:: THE RECORDS

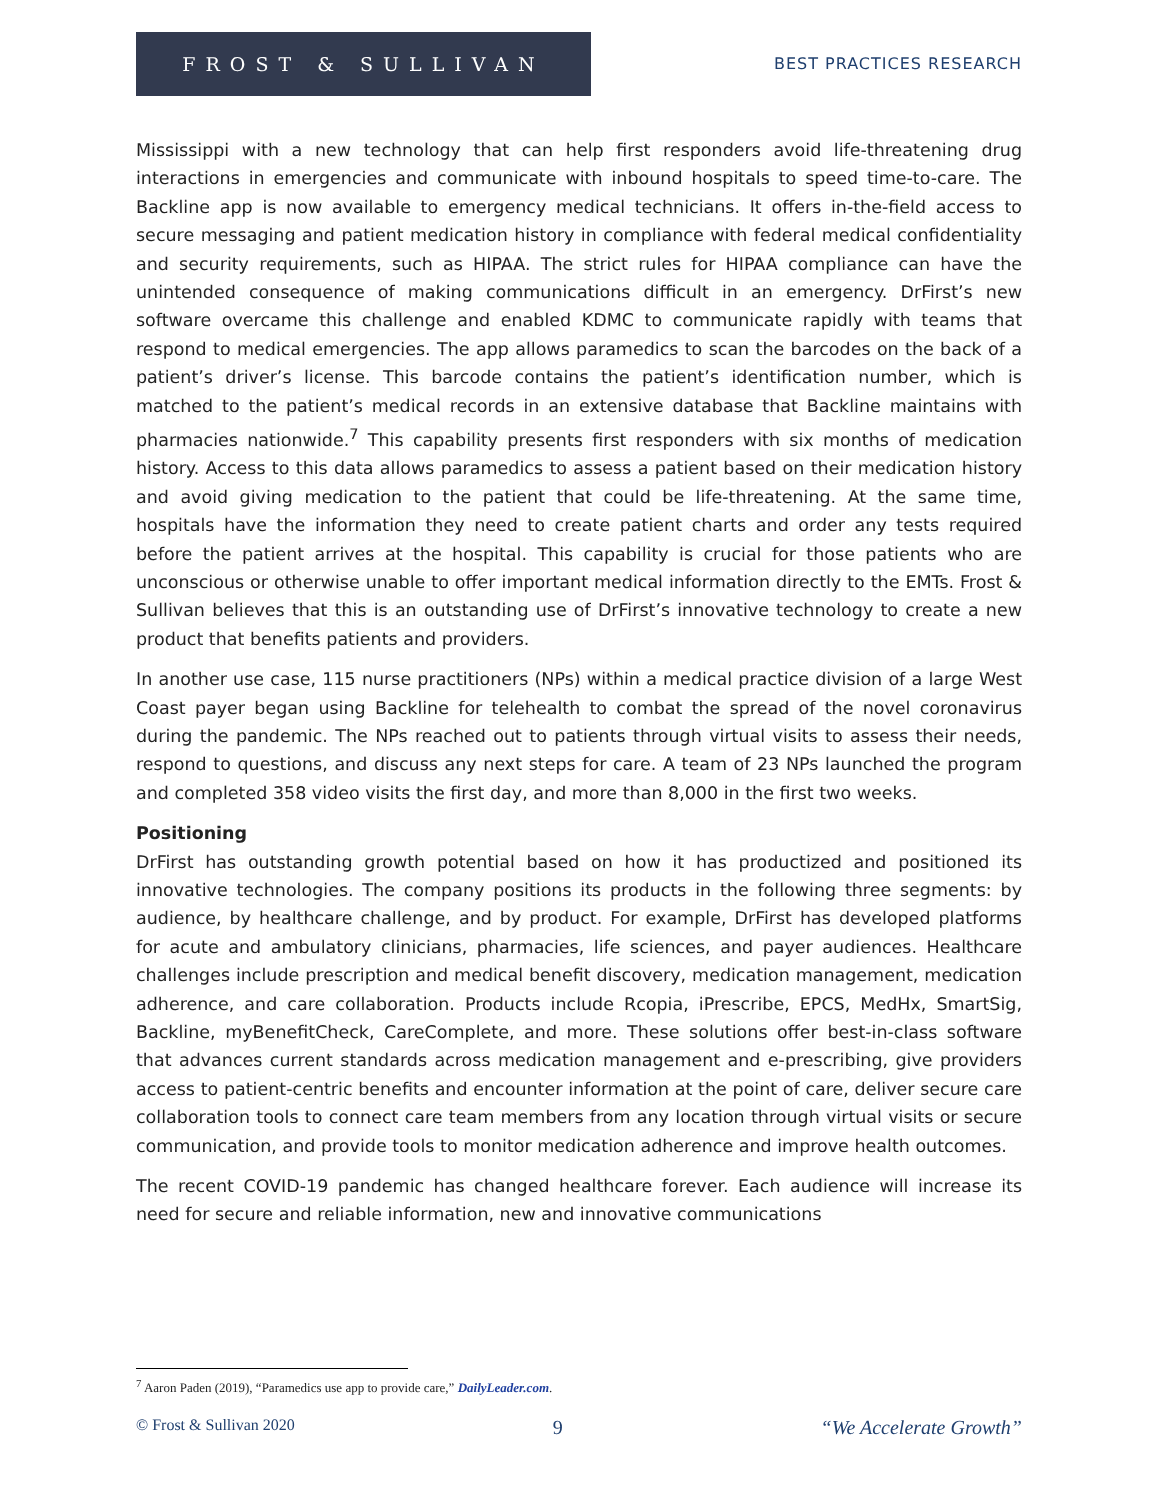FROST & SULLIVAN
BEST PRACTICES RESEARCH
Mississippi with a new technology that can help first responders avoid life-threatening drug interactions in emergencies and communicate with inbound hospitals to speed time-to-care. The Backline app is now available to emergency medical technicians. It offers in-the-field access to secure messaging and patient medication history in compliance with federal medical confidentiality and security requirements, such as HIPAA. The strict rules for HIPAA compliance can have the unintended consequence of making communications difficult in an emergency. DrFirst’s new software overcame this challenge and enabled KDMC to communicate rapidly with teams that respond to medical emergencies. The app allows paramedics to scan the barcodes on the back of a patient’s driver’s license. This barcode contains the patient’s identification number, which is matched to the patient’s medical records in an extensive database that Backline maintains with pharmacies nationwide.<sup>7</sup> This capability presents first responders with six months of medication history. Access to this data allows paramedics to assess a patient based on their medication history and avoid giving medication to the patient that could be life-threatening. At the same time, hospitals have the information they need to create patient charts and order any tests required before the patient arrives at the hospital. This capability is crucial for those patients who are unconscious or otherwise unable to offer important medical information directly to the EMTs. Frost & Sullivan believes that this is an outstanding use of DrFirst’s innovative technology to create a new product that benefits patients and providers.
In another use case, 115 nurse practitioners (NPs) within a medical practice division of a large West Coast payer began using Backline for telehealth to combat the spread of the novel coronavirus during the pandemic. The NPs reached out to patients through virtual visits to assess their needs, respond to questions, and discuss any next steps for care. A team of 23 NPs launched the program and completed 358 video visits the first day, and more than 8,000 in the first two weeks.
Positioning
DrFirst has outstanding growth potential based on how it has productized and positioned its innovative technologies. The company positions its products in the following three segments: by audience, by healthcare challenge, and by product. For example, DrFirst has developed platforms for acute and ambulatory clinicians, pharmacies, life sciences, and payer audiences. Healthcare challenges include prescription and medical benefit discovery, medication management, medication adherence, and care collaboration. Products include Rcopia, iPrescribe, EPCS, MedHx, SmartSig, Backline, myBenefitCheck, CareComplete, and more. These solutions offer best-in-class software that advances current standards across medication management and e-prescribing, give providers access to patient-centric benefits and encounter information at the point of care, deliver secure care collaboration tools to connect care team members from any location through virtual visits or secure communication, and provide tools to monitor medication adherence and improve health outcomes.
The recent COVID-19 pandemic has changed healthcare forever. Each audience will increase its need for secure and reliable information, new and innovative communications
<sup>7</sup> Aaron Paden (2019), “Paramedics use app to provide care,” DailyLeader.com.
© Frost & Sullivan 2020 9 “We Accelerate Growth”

::::

YOUR GOAL:
Your answer is an exact copy of the records above, stripped of pictures.

ANSWER TO THIS EXERCISE:
FROST & SULLIVAN
BEST PRACTICES RESEARCH
Mississippi with a new technology that can help first responders avoid life-threatening drug interactions in emergencies and communicate with inbound hospitals to speed time-to-care. The Backline app is now available to emergency medical technicians. It offers in-the-field access to secure messaging and patient medication history in compliance with federal medical confidentiality and security requirements, such as HIPAA. The strict rules for HIPAA compliance can have the unintended consequence of making communications difficult in an emergency. DrFirst’s new software overcame this challenge and enabled KDMC to communicate rapidly with teams that respond to medical emergencies. The app allows paramedics to scan the barcodes on the back of a patient’s driver’s license. This barcode contains the patient’s identification number, which is matched to the patient’s medical records in an extensive database that Backline maintains with pharmacies nationwide.<sup>7</sup> This capability presents first responders with six months of medication history. Access to this data allows paramedics to assess a patient based on their medication history and avoid giving medication to the patient that could be life-threatening. At the same time, hospitals have the information they need to create patient charts and order any tests required before the patient arrives at the hospital. This capability is crucial for those patients who are unconscious or otherwise unable to offer important medical information directly to the EMTs. Frost & Sullivan believes that this is an outstanding use of DrFirst’s innovative technology to create a new product that benefits patients and providers.
In another use case, 115 nurse practitioners (NPs) within a medical practice division of a large West Coast payer began using Backline for telehealth to combat the spread of the novel coronavirus during the pandemic. The NPs reached out to patients through virtual visits to assess their needs, respond to questions, and discuss any next steps for care. A team of 23 NPs launched the program and completed 358 video visits the first day, and more than 8,000 in the first two weeks.
Positioning
DrFirst has outstanding growth potential based on how it has productized and positioned its innovative technologies. The company positions its products in the following three segments: by audience, by healthcare challenge, and by product. For example, DrFirst has developed platforms for acute and ambulatory clinicians, pharmacies, life sciences, and payer audiences. Healthcare challenges include prescription and medical benefit discovery, medication management, medication adherence, and care collaboration. Products include Rcopia, iPrescribe, EPCS, MedHx, SmartSig, Backline, myBenefitCheck, CareComplete, and more. These solutions offer best-in-class software that advances current standards across medication management and e-prescribing, give providers access to patient-centric benefits and encounter information at the point of care, deliver secure care collaboration tools to connect care team members from any location through virtual visits or secure communication, and provide tools to monitor medication adherence and improve health outcomes.
The recent COVID-19 pandemic has changed healthcare forever. Each audience will increase its need for secure and reliable information, new and innovative communications
<sup>7</sup> Aaron Paden (2019), “Paramedics use app to provide care,” DailyLeader.com.
© Frost & Sullivan 2020 9 “We Accelerate Growth”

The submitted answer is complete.